### Extrait du texte
-.-.-

Décision médicale partagée : la relation patient-médecin bousculée

La décision médicale partagée, introduite dans les textes législatifs dès 2002, permet d’impliquer davantage les patients dans les choix qui concernent leur santé. Fondée sur le principe du respect de la personne, elle a aussi pour objectif d’améliorer la qualité et la sécurité des soins. Le concept a pourtant du mal à prendre sa place au cœur d’un système de santé français, encore marqué par le fantasme de la toute-puissance médicale.

Instituée par la loi du 4 mars 2002 sur l’information et le consentement du patient, la notion de décision médicale partagée introduit une nouvelle dimension dans la relation patient-médecin. Jusque-là construite sur un modèle vertical, où le médecin est l’expert qui informe le patient sur son état de santé et sur les traitements à mettre en place pour le guérir, cette relation se bâtit désormais selon un schéma plus horizontal. On passe du « consentement libre et éclairé », défini dans le Code de déontologie médicale (le patient doit donner son accord pour la mise en place du traitement établi par le médecin) à une sorte de « choix éclairé » (le patient et le médecin collaborent et prennent les décisions ensemble). Dans le détail, ce nouveau modèle s’articule autour de deux étapes clés : « l’échange d’informations et la délibération en vue d’une prise de décision acceptée d’un commun accord concernant la santé individuelle d’un patient », explique la Haute Autorité de santé (HAS) dans un état des lieux de 2013. Selon elle, la décision médicale partagée doit améliorer la participation des patients aux décisions qui les concernent et perfectionner ainsi la qualité et la sécurité des soins. Concrètement, il s’agit de proposer la prise en charge et les traitements « les plus appropriés tenant compte des données de la science, de l’expérience du professionnel et des attentes et des préférences des patients ».

Un modèle peu développé en France

Seulement voilà, quinze après son introduction dans les textes législatifs, la décision médicale partagée tarde à se mettre en place dans le système de soins français, que ce soit à l’hôpital ou en cabinet de ville. Selon une enquête internationale datant de 2011, seuls 37 % des Français se sentent intégrés dans les décisions médicales relatives à leur santé, contre 60 % des Suisses et 80 % des Australiens. Le constat est encore plus criant pour les pathologies chroniques : d’après une autre étude, menée par l’association Renaloo en 2016, un patient sur trois atteints d’insuffisance rénale estime « avoir peu ou pas participé au choix de son traitement ». Aux dires des médecins, ce phénomène s’expliquerait notamment par le manque de temps dont ils disposent pour s’entretenir avec leurs patients. Et, parmi ces derniers, certains ne souhaiteraient tout simplement pas s’engager dans un processus de décision partagée, préférant se reposer entièrement sur le corps médical.

-.-.-

### Liste des tâches
a) Recopiez mot pour mot le passage du texte sur la décision médicale partagée qui va de « Décision médicale partagée : la » jusqu'à « la toute-puissance médicale. » inclus.
b) Répondez brièvement à chaque point d'après le texte sur la décision médicale partagée.
(i) Quelle loi a institué la notion de décision médicale partagée ?
(ii) Selon l'enquête internationale de 2011, quelle part des Français se sentent intégrés dans les décisions médicales relatives à leur santé ?
(iii) Quelle association a mené en 2016 l'étude auprès de patients atteints d'insuffisance rénale ?

-.-.-

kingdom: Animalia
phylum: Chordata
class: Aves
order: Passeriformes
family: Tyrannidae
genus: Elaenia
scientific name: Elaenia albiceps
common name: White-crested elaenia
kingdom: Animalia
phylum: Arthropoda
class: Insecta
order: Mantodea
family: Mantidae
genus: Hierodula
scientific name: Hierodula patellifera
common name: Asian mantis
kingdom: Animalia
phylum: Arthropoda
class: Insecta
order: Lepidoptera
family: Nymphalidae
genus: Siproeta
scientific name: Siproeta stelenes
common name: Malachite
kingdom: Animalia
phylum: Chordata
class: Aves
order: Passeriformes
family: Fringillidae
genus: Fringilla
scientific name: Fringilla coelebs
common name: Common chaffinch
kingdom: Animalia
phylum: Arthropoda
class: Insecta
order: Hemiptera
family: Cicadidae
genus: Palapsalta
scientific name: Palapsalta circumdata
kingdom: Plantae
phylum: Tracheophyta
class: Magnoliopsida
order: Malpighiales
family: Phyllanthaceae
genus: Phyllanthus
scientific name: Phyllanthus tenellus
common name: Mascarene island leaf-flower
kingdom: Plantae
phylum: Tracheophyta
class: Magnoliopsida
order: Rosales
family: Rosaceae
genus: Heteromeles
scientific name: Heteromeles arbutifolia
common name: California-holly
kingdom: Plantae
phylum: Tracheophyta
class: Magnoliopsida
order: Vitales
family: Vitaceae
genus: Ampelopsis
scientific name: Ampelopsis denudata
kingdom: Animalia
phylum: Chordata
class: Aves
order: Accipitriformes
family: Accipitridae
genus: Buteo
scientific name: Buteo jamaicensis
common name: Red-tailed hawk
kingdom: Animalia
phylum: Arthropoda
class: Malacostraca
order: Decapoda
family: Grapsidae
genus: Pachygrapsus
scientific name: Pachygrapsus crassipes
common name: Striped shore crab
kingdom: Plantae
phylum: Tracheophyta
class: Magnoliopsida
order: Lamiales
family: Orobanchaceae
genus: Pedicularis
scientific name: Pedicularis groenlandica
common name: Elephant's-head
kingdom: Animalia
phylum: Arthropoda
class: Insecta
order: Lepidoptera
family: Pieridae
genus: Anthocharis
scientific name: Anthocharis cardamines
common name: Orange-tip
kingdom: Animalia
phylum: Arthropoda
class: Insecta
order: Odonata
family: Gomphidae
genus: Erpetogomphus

-.-.-

### Réponses dans l'ordre
a)
Décision médicale partagée : la relation patient-médecin bousculée

La décision médicale partagée, introduite dans les textes législatifs dès 2002, permet d’impliquer davantage les patients dans les choix qui concernent leur santé. Fondée sur le principe du respect de la personne, elle a aussi pour objectif d’améliorer la qualité et la sécurité des soins. Le concept a pourtant du mal à prendre sa place au cœur d’un système de santé français, encore marqué par le fantasme de la toute-puissance médicale.

b)
(i) La loi du 4 mars 2002 sur l'information et le consentement du patient.
(ii) 37 %.
(iii) L'association Renaloo.